- [Exercise instructions] In everything from the start of the data down through the line containing "family: Cervidae", substitute "division" for each "phylum" and copy all other text unchanged.

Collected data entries

• • • • •

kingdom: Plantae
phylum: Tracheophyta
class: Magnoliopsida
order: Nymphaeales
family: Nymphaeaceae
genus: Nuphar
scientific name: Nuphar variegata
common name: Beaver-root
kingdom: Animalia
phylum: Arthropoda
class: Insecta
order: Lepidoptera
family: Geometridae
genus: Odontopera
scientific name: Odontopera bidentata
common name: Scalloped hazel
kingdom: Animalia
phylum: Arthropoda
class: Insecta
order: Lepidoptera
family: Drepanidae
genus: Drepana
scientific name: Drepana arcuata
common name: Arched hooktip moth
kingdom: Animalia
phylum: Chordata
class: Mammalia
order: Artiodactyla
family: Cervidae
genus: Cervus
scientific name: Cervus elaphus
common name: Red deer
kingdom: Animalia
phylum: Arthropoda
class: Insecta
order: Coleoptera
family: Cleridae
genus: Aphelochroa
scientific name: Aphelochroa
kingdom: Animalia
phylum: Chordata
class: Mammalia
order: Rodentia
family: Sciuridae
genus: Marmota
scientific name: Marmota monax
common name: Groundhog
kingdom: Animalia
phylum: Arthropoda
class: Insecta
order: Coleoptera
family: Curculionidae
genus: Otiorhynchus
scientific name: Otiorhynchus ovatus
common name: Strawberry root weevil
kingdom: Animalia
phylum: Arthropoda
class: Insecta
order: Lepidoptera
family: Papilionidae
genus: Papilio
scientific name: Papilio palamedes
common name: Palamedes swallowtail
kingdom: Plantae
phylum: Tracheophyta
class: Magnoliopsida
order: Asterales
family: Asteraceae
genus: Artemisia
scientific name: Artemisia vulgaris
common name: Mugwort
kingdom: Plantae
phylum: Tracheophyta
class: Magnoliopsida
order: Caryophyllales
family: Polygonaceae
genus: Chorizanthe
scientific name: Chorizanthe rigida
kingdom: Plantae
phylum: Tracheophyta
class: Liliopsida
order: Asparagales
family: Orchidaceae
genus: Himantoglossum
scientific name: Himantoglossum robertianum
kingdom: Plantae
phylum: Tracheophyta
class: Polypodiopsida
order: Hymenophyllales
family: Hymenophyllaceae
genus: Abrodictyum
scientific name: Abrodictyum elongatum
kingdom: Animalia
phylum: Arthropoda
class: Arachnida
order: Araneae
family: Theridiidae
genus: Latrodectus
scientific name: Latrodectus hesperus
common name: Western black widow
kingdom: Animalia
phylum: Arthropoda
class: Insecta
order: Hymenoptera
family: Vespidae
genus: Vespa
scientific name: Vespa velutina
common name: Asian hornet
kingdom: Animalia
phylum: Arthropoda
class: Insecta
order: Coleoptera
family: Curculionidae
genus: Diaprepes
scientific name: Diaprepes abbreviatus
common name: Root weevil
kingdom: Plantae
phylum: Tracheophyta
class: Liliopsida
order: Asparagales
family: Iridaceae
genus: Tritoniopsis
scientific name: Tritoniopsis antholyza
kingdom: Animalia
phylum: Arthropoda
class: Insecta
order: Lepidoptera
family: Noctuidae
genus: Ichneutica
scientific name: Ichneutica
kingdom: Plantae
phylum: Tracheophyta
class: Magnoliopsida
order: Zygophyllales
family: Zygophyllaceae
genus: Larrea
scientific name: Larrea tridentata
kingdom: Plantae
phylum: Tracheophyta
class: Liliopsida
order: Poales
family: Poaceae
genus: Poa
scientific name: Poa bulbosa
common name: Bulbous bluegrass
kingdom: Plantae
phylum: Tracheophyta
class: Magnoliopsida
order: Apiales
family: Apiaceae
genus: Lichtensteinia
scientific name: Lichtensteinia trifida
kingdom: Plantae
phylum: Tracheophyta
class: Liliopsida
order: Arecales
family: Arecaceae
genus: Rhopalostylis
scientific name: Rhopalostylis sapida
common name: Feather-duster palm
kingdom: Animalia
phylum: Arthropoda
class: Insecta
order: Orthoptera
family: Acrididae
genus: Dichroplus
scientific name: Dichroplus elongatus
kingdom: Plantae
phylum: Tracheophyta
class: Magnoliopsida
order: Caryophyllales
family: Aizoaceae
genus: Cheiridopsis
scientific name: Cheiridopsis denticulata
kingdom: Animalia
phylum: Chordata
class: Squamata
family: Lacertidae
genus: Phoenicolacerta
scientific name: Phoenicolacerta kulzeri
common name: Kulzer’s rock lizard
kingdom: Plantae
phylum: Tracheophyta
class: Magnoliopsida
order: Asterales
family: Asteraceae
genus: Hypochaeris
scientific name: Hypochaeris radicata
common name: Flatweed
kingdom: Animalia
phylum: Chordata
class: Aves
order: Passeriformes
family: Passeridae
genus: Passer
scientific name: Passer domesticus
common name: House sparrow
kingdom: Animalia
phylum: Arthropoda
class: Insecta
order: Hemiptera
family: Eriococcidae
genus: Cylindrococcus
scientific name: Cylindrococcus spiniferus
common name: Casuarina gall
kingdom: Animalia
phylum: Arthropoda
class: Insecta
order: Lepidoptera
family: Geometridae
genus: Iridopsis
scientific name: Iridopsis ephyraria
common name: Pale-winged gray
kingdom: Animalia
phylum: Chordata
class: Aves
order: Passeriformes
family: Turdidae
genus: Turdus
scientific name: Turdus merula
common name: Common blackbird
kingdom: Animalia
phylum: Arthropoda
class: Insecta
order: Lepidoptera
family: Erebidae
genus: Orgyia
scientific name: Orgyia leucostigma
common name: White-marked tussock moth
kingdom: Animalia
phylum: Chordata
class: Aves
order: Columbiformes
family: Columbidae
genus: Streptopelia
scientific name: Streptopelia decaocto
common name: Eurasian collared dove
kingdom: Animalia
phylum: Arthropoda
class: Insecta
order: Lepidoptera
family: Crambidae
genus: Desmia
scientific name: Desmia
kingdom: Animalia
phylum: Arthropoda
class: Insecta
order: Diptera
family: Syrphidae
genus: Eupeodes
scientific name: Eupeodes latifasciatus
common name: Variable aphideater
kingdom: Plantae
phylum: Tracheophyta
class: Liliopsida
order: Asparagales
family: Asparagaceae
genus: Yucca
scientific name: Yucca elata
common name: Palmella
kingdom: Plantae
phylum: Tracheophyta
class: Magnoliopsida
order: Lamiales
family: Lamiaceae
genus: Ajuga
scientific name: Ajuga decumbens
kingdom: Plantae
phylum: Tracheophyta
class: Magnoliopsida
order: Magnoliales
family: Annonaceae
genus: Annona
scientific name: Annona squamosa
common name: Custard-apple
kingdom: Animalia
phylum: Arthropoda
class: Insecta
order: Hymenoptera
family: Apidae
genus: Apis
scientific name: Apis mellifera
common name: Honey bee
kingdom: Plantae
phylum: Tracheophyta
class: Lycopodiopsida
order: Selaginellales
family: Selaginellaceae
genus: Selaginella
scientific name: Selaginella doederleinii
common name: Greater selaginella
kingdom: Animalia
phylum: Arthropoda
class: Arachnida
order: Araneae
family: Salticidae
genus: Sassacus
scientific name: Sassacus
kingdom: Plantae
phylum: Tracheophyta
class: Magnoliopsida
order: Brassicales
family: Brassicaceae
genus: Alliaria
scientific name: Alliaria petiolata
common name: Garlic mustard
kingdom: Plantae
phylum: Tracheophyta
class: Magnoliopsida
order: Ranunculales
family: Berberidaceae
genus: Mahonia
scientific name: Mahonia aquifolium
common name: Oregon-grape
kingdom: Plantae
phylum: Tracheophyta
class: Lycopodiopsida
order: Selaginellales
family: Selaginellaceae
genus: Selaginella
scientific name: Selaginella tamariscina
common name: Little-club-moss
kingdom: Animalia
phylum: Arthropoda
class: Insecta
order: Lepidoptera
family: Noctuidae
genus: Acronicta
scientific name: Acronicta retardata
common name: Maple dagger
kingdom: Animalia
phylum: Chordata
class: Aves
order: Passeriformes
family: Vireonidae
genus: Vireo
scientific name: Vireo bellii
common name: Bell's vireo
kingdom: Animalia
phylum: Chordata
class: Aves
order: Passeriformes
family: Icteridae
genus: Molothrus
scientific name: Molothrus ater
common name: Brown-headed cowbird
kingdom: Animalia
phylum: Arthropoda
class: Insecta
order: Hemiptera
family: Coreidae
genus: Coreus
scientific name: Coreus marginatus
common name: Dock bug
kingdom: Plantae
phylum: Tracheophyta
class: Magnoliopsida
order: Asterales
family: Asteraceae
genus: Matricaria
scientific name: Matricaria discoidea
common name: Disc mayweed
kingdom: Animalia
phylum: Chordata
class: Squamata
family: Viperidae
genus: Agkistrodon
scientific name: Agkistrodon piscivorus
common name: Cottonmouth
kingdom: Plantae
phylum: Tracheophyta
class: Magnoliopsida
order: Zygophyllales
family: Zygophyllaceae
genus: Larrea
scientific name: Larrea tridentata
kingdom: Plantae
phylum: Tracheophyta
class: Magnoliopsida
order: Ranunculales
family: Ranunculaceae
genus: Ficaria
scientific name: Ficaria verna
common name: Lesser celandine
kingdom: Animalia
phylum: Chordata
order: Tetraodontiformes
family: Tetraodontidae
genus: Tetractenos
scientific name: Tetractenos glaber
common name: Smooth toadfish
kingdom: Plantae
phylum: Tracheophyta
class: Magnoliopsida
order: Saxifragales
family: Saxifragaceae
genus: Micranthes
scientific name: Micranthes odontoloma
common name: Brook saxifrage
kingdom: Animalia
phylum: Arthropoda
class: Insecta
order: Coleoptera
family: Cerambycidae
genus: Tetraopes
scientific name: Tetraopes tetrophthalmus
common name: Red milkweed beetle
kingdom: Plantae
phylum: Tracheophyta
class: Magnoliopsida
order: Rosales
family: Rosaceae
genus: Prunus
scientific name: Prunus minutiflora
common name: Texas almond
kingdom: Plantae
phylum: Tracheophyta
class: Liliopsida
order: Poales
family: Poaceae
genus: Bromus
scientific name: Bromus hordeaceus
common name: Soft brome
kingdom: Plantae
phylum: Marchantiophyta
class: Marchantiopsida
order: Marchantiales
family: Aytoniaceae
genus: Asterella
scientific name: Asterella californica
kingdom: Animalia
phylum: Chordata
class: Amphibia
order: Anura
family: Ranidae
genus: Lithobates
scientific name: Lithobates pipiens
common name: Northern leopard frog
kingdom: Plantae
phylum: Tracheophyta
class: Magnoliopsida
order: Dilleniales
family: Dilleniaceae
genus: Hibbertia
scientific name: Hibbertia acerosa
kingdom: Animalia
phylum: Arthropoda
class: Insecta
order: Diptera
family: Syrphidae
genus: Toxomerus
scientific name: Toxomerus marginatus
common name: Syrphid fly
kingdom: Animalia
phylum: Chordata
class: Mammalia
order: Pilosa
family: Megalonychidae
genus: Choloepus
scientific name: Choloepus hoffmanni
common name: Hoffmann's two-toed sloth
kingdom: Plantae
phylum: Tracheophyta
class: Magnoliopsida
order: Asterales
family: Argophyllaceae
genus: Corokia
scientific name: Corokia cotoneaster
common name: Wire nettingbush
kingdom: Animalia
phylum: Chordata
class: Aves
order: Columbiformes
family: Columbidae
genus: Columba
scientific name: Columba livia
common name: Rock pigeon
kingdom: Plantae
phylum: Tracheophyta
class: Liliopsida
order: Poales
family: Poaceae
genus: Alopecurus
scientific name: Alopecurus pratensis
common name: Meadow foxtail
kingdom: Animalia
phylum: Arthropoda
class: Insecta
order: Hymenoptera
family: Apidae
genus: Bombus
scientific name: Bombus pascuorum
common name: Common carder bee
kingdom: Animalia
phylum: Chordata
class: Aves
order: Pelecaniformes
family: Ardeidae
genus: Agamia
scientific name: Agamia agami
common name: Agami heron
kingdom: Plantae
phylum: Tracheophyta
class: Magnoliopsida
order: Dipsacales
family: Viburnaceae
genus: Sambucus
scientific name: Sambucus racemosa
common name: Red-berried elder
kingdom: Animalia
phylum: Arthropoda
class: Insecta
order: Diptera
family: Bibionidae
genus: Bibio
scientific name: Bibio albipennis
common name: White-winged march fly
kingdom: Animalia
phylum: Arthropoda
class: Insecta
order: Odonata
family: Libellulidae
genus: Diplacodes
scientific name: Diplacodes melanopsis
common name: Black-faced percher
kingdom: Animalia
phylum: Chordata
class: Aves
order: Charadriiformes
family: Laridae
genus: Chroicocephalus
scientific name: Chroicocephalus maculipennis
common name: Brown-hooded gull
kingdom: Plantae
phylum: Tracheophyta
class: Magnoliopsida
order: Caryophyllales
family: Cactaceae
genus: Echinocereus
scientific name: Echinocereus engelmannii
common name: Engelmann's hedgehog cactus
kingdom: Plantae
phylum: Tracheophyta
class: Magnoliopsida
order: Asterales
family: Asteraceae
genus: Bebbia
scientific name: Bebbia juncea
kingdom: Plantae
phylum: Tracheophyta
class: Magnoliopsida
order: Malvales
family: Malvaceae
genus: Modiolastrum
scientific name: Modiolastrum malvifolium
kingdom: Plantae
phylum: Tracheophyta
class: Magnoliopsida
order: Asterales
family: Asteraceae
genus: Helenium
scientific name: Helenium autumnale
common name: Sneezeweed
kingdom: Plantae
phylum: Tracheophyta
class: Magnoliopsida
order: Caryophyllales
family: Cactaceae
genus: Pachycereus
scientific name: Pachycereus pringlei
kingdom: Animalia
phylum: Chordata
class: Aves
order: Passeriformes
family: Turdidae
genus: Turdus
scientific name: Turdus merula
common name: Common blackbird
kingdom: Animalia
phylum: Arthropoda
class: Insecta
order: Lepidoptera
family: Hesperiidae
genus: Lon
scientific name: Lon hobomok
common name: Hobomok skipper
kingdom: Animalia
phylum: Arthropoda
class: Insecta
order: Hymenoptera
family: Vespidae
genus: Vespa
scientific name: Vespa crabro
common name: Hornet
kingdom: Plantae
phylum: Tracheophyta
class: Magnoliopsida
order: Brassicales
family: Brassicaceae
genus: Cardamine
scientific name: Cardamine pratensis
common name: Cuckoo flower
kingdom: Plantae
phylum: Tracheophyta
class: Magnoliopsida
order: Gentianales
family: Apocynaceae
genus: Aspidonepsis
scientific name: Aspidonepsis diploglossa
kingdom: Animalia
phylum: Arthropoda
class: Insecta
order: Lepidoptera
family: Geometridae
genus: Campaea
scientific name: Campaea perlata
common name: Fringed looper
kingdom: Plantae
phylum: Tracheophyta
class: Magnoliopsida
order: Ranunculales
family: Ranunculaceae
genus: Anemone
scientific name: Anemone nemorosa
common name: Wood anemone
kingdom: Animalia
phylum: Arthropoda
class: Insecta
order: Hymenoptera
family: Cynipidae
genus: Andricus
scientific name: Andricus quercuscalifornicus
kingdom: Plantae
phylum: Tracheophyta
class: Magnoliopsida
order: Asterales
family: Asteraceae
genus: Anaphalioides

• • • • •

- [Task result]
kingdom: Plantae
division: Tracheophyta
class: Magnoliopsida
order: Nymphaeales
family: Nymphaeaceae
genus: Nuphar
scientific name: Nuphar variegata
common name: Beaver-root
kingdom: Animalia
division: Arthropoda
class: Insecta
order: Lepidoptera
family: Geometridae
genus: Odontopera
scientific name: Odontopera bidentata
common name: Scalloped hazel
kingdom: Animalia
division: Arthropoda
class: Insecta
order: Lepidoptera
family: Drepanidae
genus: Drepana
scientific name: Drepana arcuata
common name: Arched hooktip moth
kingdom: Animalia
division: Chordata
class: Mammalia
order: Artiodactyla
family: Cervidae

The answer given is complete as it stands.